Voilà ma question: j'ai créé récemment un petit réseau sous X composé de 2 macs, un cube et un iMac G3 600mhz, via un modem routeur Belkin. 
En fait au départ c'était pour partager la connexion adsl mais je voudrais aussi en profiter pour échanger les fichiers entre les 2 machines sans passer par un DD externe, comme comme cela se faisait sous mac OS 9.
Seulement je n'arrive pas à me connecter de l'une à l'autre de mes machines: dans la fenêtre de dialogue "utilisateur référencé" est coché par défaut et on me demande de taper un mot de passe. Comme je n'ai rentré aucun je tappe OK et là on me dit que le mot de passe est erronné   
Quel mot de passe veut-il????  

Si vous avez une solution....


----------



## Leporello (24 Janvier 2007)

Salut,

Le mot de passe à entrer sur l'ordinateur A (celui à partir duquel tu établis la connexion) est celui de ta session sur la machine B (c'est ce mot de passe qui t'est demandé lorsque tu allumes l'ordi B, avant de pouvoir accéder au bureau). Tu peux demander au système de le conserver de façon à ne pas avoir à le taper à chaque connexion.
Si tu n'as entré aucun mot de passe, laisse le champ vide.
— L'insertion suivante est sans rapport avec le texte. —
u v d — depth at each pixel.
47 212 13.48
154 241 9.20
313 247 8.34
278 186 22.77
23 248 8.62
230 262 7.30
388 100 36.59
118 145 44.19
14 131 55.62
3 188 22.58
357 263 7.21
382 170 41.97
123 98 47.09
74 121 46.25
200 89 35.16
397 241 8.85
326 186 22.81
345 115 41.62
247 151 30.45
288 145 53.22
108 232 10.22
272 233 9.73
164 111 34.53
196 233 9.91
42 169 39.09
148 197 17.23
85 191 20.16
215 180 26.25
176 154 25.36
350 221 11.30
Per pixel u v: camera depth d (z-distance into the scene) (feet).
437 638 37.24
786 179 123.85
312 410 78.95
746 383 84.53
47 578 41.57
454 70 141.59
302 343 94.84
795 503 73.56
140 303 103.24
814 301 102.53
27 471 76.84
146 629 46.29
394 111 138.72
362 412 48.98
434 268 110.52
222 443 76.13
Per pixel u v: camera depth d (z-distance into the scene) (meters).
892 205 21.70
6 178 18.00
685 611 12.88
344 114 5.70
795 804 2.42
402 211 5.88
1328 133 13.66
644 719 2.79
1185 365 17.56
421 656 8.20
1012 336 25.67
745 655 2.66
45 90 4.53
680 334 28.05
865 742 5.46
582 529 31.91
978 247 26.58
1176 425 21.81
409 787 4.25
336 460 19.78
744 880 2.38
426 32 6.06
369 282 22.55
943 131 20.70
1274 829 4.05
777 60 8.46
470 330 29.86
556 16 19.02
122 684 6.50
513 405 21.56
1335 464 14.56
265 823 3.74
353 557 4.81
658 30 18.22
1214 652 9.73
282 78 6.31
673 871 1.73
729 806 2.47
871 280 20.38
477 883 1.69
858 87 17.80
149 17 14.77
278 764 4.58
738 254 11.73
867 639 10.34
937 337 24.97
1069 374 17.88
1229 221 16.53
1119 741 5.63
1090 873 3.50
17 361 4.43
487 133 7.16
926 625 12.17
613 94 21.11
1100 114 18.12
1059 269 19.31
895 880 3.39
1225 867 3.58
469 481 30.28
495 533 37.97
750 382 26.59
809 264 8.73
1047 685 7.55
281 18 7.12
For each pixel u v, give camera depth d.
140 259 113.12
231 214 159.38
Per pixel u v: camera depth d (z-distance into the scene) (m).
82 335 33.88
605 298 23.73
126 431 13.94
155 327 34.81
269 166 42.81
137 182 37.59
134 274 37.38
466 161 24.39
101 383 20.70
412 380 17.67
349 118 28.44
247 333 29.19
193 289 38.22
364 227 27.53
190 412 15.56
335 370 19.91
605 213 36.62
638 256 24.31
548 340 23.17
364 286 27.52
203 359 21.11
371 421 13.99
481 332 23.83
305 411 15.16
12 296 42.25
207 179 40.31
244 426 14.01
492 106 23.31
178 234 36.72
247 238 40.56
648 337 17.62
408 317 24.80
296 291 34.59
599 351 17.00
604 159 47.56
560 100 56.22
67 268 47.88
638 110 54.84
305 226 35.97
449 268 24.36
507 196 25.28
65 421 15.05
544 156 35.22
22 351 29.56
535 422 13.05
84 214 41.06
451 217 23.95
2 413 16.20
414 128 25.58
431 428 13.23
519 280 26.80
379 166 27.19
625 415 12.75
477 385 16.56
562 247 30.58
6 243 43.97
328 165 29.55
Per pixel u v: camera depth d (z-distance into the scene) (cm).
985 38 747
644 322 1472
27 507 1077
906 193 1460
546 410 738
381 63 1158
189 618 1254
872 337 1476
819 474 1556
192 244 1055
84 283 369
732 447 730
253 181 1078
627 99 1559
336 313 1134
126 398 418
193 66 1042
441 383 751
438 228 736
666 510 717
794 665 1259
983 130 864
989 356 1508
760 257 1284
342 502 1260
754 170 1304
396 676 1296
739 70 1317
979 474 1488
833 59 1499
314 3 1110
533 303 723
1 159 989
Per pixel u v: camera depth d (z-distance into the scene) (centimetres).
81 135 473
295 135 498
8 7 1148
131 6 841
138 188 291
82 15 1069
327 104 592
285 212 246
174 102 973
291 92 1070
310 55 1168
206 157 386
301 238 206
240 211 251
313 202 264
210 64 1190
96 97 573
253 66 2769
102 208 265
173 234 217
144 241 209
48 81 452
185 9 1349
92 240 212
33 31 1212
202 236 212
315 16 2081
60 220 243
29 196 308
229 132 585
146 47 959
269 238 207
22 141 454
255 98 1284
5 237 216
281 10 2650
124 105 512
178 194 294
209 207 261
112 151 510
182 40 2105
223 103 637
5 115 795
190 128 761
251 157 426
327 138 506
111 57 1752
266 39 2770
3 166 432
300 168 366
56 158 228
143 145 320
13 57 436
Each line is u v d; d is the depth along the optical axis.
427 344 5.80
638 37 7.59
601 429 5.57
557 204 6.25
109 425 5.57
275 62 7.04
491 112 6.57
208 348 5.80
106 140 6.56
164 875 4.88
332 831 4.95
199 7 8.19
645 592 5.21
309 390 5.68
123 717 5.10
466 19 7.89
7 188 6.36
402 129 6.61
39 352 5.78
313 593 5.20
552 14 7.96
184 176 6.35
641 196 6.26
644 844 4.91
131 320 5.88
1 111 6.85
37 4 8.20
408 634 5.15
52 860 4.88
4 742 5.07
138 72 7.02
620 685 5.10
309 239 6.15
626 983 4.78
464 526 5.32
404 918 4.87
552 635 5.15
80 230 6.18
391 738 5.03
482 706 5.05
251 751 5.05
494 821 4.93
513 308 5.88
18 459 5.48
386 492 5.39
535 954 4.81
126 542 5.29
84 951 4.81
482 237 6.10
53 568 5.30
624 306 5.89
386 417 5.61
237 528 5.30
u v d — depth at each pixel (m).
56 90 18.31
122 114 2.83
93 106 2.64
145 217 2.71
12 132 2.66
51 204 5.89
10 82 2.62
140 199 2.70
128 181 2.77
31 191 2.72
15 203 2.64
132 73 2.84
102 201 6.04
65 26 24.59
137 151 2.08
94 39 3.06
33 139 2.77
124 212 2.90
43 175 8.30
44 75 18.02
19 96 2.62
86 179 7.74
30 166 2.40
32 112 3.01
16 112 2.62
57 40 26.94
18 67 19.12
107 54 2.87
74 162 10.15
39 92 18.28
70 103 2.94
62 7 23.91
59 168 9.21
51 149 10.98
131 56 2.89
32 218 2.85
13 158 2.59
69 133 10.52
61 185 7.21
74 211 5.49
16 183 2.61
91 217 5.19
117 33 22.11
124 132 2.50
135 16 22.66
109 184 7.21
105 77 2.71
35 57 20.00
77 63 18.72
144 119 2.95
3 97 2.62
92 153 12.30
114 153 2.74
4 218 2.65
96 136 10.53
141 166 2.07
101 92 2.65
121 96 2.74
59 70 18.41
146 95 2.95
Après, il faut que tu aies activé Appletalk et tout le toutim dans tes réglages Réseau.

J'ai bien conscience que ce ne sont que des conseils de base mais je ne vois pas où peut être le problème sorti de ce que je viens de t'écrire.


----------



## mjpolo (25 Janvier 2007)

Gracie mille Leporello!!

C'est bien ce que j'ai pensé: et bien je clic sur OK ,puisque je n'ai rentré aucun mot de passe, mais il me dit que le serveur est introuvable. 
Par contre je n'ai pas activé AppleTalk, seul le partage de fichier est actif; je pensais que ça suffisait


----------



## Leporello (26 Janvier 2007)

Oui, tu as raison, Appletalk est totalement inutile dans ce cas de figure, le partage de fichier suffit.
Cela ne te dit pas pourquoi tu ne parviens pas à lui faire accepter ton absence de mot de passe mais je suis dépassé sur ce coup là.
Je continue toutefois à farfouiller dans mes réglages pour savoir comment mes deux ordis peuvent communiquer... On ne sait jamais... L'illumination...

Désolé... :rose:


PS: dis, juste pour voir, tu voudrais pas essayer de mettre un mot de passe sur ta session pour voir si tu peux te connecter en l'utilisant...


----------



## mjpolo (30 Janvier 2007)

J'étais absent ces jours-ci...
Oui, je vais essayer de mettre un mot de passe, on ne sait jamais....


----------